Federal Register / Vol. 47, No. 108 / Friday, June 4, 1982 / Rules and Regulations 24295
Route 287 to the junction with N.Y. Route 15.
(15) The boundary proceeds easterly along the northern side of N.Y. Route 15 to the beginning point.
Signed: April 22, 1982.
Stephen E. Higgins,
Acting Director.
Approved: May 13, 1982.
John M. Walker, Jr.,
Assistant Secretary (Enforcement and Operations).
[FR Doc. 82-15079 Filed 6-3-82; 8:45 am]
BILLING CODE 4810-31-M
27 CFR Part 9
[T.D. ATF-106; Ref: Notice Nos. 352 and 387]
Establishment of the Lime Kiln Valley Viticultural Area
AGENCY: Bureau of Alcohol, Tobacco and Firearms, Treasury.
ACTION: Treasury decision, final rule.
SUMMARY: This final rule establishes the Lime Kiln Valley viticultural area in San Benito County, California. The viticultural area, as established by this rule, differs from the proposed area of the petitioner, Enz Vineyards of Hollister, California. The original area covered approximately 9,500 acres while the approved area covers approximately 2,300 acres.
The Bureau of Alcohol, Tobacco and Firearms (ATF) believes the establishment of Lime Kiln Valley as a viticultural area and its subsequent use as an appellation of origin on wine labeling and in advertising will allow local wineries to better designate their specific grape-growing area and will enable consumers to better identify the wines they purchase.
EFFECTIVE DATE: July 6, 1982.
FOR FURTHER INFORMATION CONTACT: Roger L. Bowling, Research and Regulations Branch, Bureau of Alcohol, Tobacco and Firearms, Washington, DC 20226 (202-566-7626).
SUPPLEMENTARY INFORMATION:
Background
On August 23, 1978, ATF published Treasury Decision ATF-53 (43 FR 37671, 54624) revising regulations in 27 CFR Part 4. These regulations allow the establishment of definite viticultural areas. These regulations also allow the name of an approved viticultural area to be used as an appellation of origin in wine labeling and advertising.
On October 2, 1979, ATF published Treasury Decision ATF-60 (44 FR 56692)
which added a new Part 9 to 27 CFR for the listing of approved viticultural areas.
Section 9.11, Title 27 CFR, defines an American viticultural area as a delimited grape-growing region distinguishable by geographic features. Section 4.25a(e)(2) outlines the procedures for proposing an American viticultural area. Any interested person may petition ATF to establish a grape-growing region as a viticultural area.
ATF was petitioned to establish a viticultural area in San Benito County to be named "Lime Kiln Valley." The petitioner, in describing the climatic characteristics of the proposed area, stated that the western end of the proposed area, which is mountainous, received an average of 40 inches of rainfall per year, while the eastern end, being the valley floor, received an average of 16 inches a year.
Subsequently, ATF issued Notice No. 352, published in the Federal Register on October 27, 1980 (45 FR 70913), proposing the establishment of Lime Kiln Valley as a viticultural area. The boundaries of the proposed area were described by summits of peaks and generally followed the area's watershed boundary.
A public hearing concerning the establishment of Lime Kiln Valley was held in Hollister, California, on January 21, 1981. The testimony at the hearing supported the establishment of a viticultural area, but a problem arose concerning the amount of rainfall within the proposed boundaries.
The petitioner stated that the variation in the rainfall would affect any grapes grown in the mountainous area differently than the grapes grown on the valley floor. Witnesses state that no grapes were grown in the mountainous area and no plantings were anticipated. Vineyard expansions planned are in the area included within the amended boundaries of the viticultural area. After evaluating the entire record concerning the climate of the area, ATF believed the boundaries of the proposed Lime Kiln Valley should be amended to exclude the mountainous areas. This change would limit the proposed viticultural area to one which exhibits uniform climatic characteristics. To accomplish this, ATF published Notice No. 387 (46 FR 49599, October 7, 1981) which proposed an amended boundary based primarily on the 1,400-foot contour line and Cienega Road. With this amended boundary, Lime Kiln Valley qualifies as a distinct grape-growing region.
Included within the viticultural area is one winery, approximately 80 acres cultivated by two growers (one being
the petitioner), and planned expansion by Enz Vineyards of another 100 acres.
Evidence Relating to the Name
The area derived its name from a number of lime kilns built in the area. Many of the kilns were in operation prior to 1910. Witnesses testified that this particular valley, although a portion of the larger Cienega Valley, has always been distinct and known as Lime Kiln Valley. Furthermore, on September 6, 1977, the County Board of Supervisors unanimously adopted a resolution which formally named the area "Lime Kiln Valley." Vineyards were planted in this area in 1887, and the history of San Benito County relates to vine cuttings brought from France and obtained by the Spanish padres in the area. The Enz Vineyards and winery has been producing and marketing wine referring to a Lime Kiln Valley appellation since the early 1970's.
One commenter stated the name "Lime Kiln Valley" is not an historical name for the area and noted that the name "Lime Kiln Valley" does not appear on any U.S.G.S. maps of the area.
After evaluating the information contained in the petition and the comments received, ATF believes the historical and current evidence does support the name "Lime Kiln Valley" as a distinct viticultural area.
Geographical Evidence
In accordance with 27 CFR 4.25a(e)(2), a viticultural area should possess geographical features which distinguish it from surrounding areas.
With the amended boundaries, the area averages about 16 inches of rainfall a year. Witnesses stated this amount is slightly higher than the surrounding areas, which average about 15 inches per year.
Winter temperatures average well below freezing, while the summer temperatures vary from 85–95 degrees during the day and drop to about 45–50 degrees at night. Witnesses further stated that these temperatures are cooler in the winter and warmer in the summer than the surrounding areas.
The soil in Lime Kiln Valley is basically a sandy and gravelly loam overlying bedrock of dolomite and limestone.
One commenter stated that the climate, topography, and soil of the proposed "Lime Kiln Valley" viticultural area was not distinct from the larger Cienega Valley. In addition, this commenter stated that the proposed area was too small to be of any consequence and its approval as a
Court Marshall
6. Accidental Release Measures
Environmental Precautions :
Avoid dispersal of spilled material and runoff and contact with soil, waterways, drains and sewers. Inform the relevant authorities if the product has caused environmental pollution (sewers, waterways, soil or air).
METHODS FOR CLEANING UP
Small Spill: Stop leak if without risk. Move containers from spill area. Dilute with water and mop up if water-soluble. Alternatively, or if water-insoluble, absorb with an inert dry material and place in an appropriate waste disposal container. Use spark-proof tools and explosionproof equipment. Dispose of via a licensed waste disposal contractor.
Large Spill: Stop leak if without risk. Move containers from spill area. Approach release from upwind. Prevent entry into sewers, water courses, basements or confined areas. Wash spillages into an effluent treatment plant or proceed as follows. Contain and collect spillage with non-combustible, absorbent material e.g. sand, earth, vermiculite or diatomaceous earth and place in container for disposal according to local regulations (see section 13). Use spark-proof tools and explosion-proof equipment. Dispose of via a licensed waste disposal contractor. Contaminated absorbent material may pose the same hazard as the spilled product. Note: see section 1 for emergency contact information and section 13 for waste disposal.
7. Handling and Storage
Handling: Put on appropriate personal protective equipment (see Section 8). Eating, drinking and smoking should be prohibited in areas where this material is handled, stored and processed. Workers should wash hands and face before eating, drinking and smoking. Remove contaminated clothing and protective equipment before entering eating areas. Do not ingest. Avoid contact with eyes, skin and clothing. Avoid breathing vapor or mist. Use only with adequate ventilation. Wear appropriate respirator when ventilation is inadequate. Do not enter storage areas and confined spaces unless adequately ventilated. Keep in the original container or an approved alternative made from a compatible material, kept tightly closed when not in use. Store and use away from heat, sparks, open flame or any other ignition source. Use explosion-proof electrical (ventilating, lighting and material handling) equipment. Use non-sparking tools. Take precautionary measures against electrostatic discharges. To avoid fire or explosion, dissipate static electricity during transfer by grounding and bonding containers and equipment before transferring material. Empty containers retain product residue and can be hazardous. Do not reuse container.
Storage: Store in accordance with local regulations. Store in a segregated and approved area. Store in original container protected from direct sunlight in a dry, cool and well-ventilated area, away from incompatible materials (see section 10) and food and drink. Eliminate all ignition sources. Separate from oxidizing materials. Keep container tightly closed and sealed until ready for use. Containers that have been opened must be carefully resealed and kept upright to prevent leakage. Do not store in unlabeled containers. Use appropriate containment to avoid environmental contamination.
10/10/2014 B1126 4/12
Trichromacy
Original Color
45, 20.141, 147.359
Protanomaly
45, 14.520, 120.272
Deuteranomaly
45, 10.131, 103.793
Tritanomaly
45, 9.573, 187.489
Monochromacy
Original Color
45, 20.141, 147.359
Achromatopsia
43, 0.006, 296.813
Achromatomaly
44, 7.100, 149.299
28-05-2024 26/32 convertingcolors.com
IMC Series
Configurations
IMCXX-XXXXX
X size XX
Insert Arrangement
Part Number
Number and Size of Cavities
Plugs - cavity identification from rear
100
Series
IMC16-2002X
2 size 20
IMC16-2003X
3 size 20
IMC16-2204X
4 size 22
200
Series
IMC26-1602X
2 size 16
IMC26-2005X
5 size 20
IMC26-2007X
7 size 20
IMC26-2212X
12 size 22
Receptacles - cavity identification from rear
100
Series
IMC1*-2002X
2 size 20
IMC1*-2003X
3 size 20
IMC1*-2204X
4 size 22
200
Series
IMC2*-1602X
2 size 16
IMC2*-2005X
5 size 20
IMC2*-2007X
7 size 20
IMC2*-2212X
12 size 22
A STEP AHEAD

> _WHAT TO DO_
Match on "amount": copy every line in the records that has it.

> _WRITTEN ANSWER_
A public hearing concerning the establishment of Lime Kiln Valley was held in Hollister, California, on January 21, 1981. The testimony at the hearing supported the establishment of a viticultural area, but a problem arose concerning the amount of rainfall within the proposed boundaries.
With the amended boundaries, the area averages about 16 inches of rainfall a year. Witnesses stated this amount is slightly higher than the surrounding areas, which average about 15 inches per year.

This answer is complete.